* [Activity]:
Without any pictures, output the records exactly as they are.

Pictures with lens parameters:
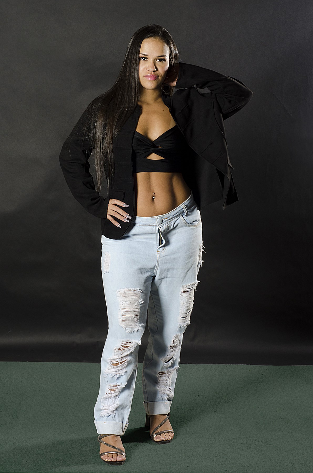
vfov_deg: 27.0
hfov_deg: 18.1
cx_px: 156
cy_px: 236
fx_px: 983
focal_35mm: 75
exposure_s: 1/125
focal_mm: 50
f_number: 7.1
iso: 200
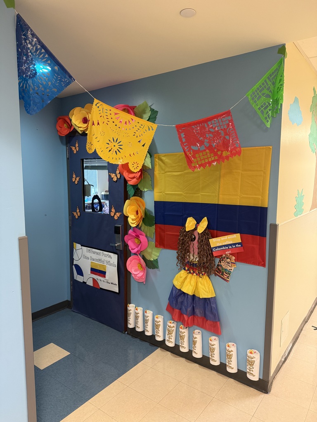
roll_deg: -0.4
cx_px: 158
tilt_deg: -5.9
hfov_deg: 56.8
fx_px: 293
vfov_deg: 71.6
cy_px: 211
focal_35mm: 24
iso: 200
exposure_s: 1/44
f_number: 1.78
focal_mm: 6.76
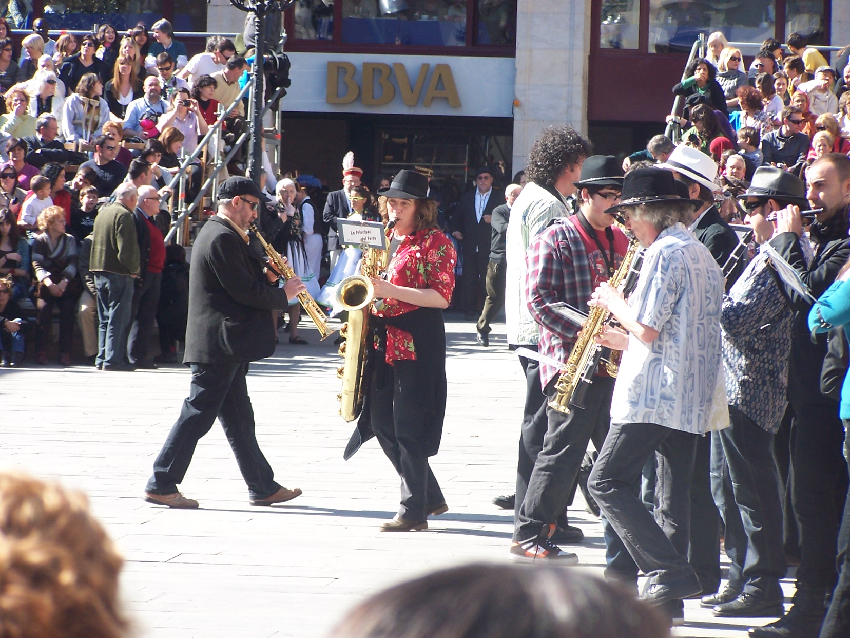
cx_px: 425
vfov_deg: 8.8
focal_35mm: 169
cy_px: 319
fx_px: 4150
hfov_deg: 11.7
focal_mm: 28
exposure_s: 1/250
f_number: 3.2
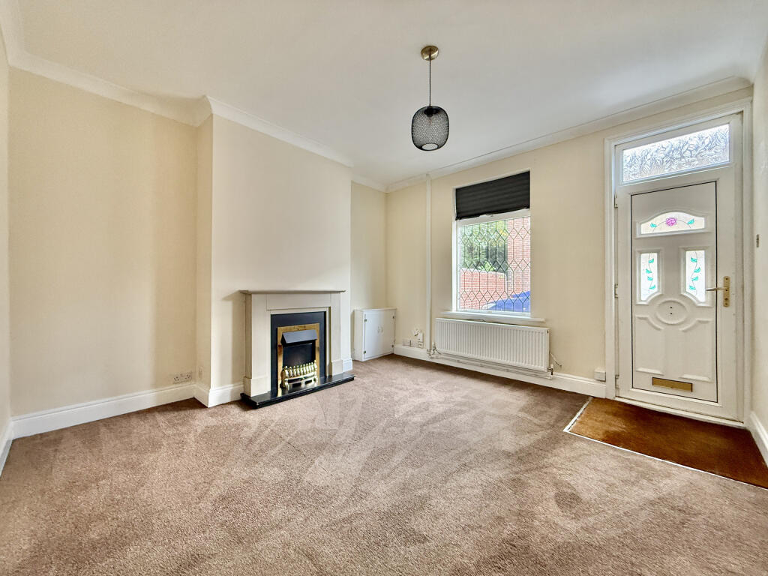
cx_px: 384
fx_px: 311
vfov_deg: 85.7
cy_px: 288
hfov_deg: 102.1
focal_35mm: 14
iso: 320
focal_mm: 2.22
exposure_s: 1/99
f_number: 2.2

* [Response for this exercise]:
vfov_deg: 27.0
hfov_deg: 18.1
cx_px: 156
cy_px: 236
fx_px: 983
focal_35mm: 75
exposure_s: 1/125
focal_mm: 50
f_number: 7.1
iso: 200
roll_deg: -0.4
cx_px: 158
tilt_deg: -5.9
hfov_deg: 56.8
fx_px: 293
vfov_deg: 71.6
cy_px: 211
focal_35mm: 24
iso: 200
exposure_s: 1/44
f_number: 1.78
focal_mm: 6.76
cx_px: 425
vfov_deg: 8.8
focal_35mm: 169
cy_px: 319
fx_px: 4150
hfov_deg: 11.7
focal_mm: 28
exposure_s: 1/250
f_number: 3.2
cx_px: 384
fx_px: 311
vfov_deg: 85.7
cy_px: 288
hfov_deg: 102.1
focal_35mm: 14
iso: 320
focal_mm: 2.22
exposure_s: 1/99
f_number: 2.2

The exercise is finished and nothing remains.